Over this period, Uptown had become more reliant on its bank, Which Bank Ltd (“Which Bank”), to provide financial support through firstly an unsecured overdraft of $50,000 and about 18 months ago, a Business Loan which is secured in the sum of a further $100,000 over all plant stock & equipment owned by Uptown.
During late 2019 as the company fell into arrears with its payments to Which Bank in relation to both loans, the directors of Uptown attempted to negotiate with for further funding.
However, in March 2020, Which Bank formally advised that this would not be possible and that it would be seeking to recover all outstanding amounts on both loans. He has been told as part of this process it is likely that his company will be wound up. It was not long after this conversation that Frank contacts you for urgent advice
b) Frank, who tells you that very recently, after being served with a Statutory Demand, Uptown Pty Ltd has also now just been served with an Application to Wind Up the company.

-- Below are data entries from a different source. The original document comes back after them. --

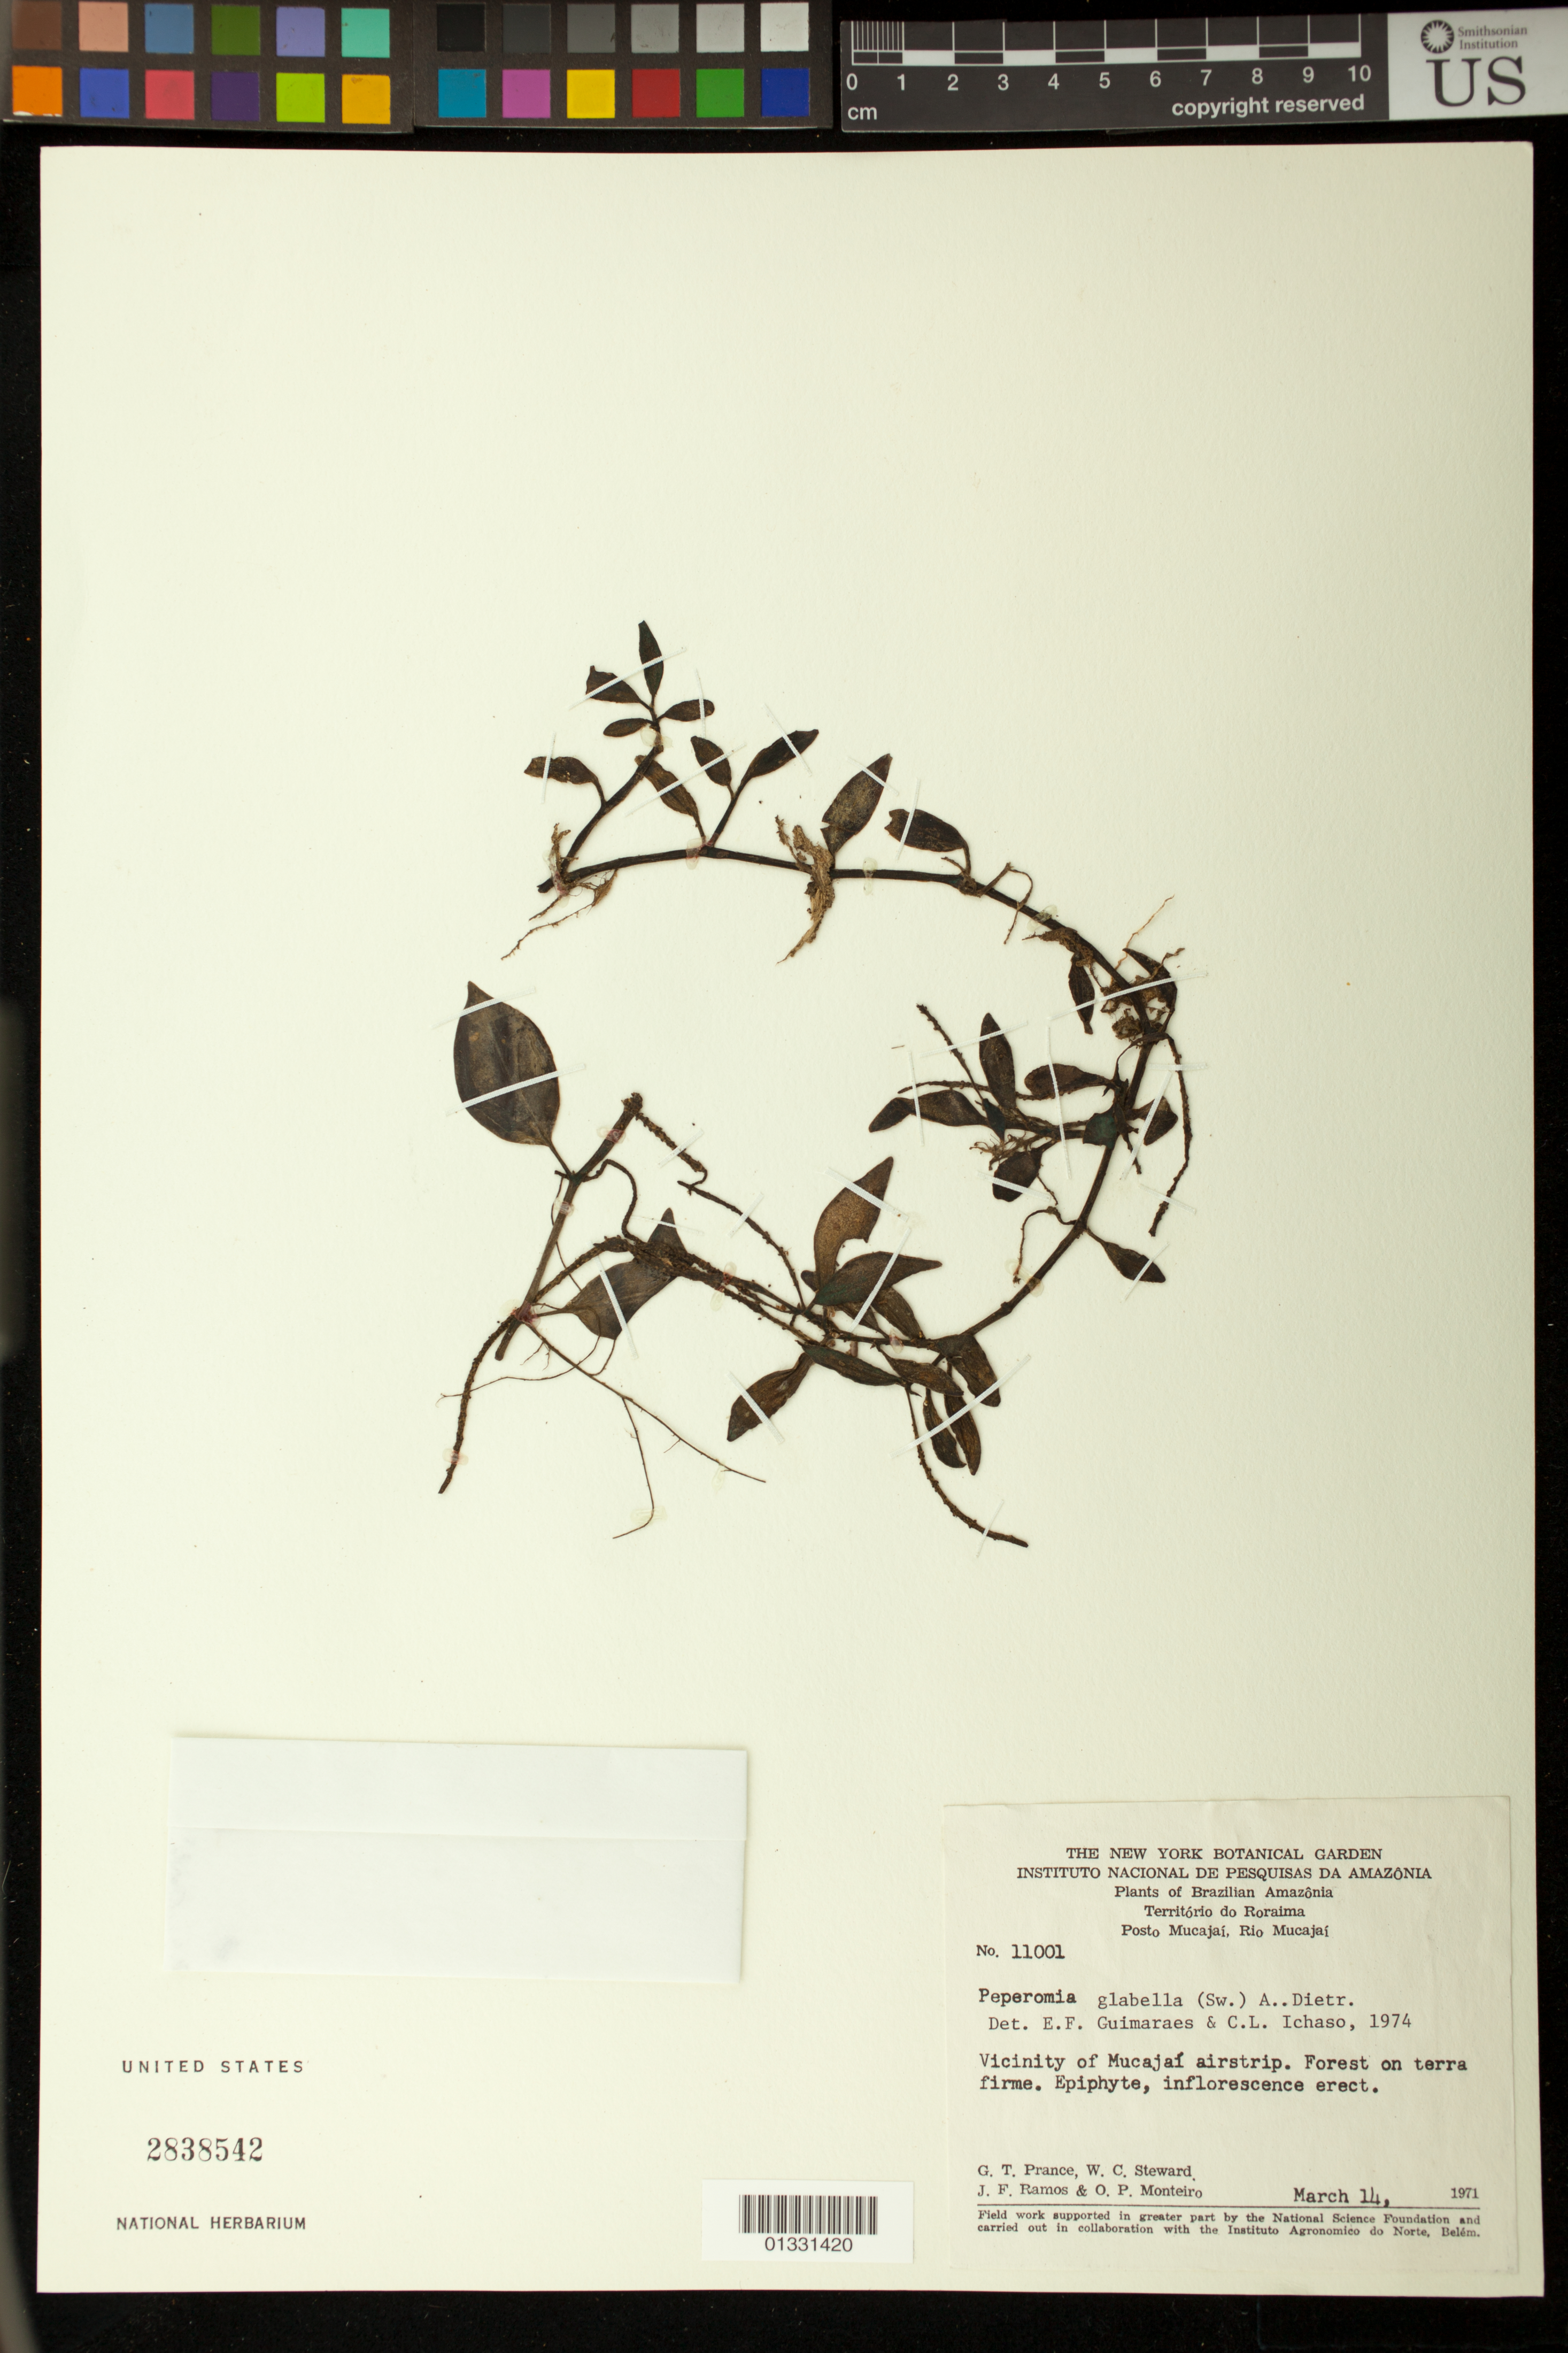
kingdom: Plantae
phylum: Tracheophyta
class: Magnoliopsida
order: Piperales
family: Piperaceae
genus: Peperomia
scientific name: Peperomia glabella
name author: (Sw.) A. Dietr.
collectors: G. T. Prance, W. C. Steward, J. F. Ramos & O. P. Monteiro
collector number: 11001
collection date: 1971-03-14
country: Brazil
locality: Vicinity of Mucajaí airstrip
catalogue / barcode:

He says he is naturally very upset at what has happened but recognises that there is probably no way out of these problems. He tells that he is terrified that the liquidators “will trash the company” when winding it up, suggesting to you that he has heard that “they can do what they like and are not accountable to anyone”.
In briefly explaining to Frank that it is unlikely that the company will be “trashed” during this process, advise him how the actions of liquidators are supervised and, in doing so, provide two (2) examples of how the Corporations Act can also be used to regulate their behaviour.